Elzbieta Krasicka-Cydzik, PhD, DSc, Professor of University of Zielona Gora, Poland. Interests: titanium and its alloys, bioactivity of materials, electrochemistry of surface layer, TiO2 based biosensors, corrosion. Author of 2 monographs, 3 book charters, 75 papers and 4 patents, with 3 invited lectures at international conferences. Life Member of Clare Hall Cambridge University (UK), member of Polish Acad. Sci, Mat. Science, ISE, Polish and European Biomaterials Soc, Polish Material Soc., American Chem Soc., member of the Editorial Board the Open Corr Journal, and the co-founder of biomedical engineering studies at her university in 2007. http://www.ibem.uz. zgora.pl/zib/ekc/index.html.
Miruna-Silvia Stan is a PhD student in the first year at the Faculty of Biology, University of Bucharest.

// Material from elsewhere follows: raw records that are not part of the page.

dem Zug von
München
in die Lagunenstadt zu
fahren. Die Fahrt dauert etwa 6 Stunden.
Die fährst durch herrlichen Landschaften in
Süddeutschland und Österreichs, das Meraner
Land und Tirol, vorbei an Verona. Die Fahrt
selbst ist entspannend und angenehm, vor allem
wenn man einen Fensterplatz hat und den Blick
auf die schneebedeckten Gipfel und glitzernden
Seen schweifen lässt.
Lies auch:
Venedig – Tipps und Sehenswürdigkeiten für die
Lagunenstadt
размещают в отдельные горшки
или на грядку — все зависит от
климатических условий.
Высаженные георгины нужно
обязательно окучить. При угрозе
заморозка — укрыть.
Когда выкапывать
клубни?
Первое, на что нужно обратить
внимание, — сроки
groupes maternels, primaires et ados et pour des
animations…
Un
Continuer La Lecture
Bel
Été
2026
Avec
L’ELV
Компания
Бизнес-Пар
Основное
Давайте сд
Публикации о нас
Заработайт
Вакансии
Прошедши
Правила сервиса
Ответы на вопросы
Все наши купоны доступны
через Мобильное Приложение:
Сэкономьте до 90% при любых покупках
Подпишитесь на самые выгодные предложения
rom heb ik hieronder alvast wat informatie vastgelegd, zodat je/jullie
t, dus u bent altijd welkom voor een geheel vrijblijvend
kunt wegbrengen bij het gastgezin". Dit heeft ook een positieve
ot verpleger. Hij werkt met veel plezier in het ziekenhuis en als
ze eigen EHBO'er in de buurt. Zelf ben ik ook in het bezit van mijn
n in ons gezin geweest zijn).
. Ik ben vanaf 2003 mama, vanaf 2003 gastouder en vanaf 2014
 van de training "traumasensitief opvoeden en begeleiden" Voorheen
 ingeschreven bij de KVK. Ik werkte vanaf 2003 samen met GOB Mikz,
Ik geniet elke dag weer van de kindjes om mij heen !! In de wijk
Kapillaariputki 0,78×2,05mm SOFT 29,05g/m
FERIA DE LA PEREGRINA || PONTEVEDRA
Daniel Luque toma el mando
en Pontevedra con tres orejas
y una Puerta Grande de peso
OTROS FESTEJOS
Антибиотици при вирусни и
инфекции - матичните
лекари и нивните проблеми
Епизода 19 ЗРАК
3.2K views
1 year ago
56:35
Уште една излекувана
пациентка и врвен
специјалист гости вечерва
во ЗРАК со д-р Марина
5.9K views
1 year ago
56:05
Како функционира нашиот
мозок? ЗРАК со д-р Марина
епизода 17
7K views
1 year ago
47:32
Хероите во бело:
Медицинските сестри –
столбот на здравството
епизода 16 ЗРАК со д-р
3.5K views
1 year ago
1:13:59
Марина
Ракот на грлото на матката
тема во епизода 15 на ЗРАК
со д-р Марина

She began her research activity in 2009 in the Department of Biochemistry and Molecular Biology. Her PhD thesis involves the study of cytotoxicity of various synthesized nanomaterials (TiO2 nanotubes and silicon quantum dots) in order to provide new biochemical and molecular mechanisms involved in regulating redox homeostasis and cell proliferation. In addition, her interest in the field of nanotube biocompatibility was well appreciated at International Congresses.
Anca Dinischiotu is a full professor at the Faculty of Biology from the University of Bucharest, a Senior Researcher in the Department of Biochemistry and Molecular Biology and director of numerous national and international grants. She attended post-doc fellowships at Catholic University in Leuven, Belgium, and at Paris XI University in France. She led numerous research projects in molecular toxicology and tissue biocompatibility, and her vast experience in these fields comprises over 50 papers in ISI rated journals, books and patents.